■ Exercise prompt: Output the lines of the items below as a numbered list, skipping blank lines and leaving out the pictures.

Start of Block

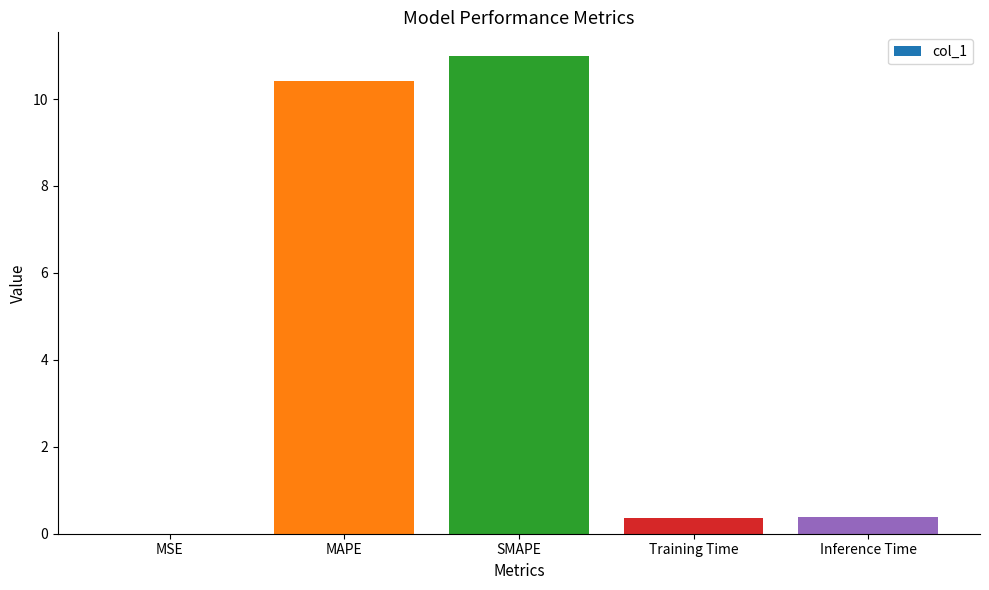

What is the change in value from SMAPE to Inference Time?

-10.6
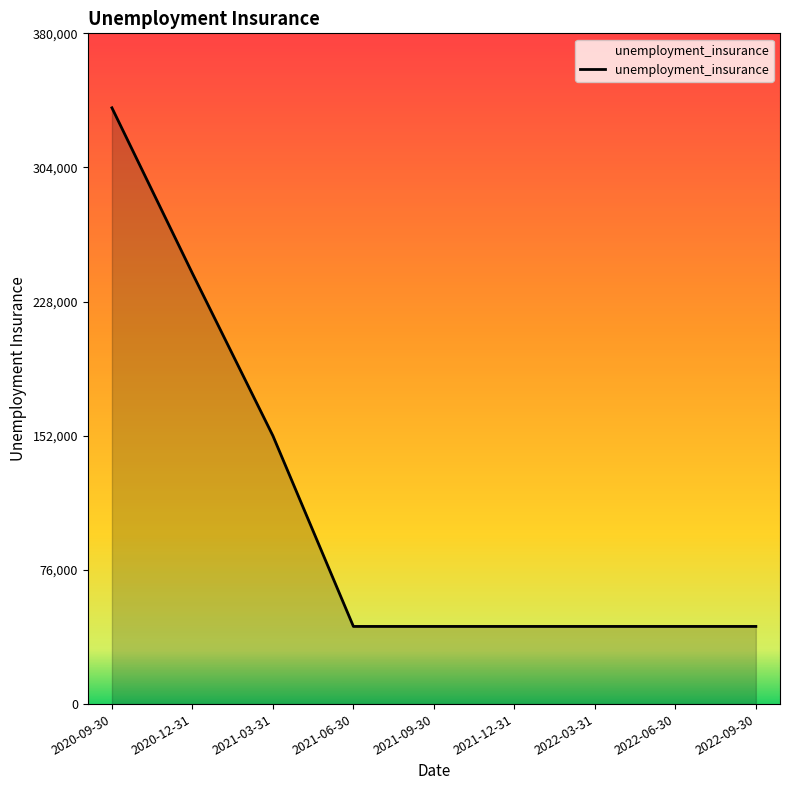

Where is the data nearest to the value 190900?

2021-03-31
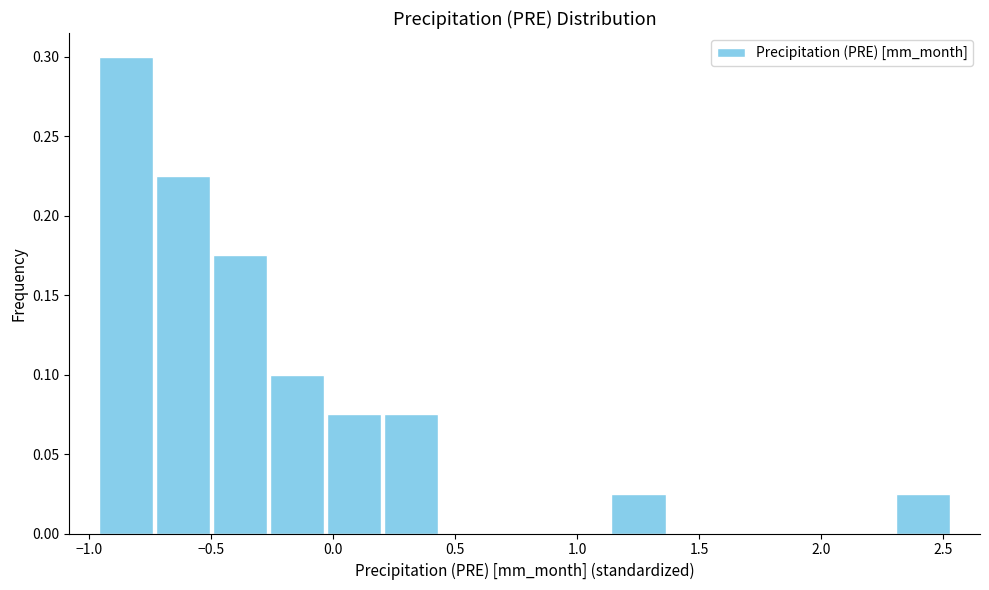

Which range on the x-axis has the tallest bar?

-0.95 to -0.75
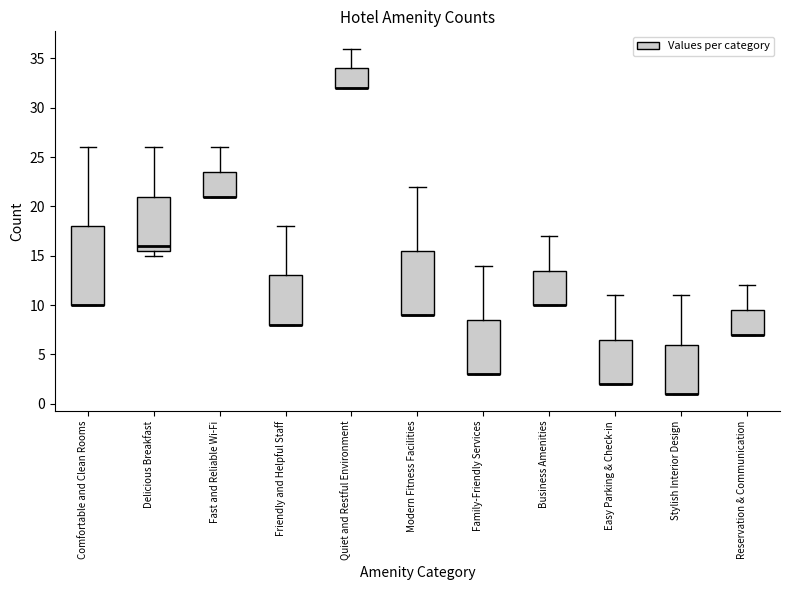

Where is the upper edge of the box for Modern Fitness Facilities on the y-axis? The values are not printed on the chart, so give them approximately, as read against the axis.

15.5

End of Block

■ Result:
1. What is the change in value from SMAPE to Inference Time?
2. -10.6
3. Where is the data nearest to the value 190900?
4. 2021-03-31
5. Which range on the x-axis has the tallest bar?
6. -0.95 to -0.75
7. Where is the upper edge of the box for Modern Fitness Facilities on the y-axis? The values are not printed on the chart, so give them approximately, as read against the axis.
8. 15.5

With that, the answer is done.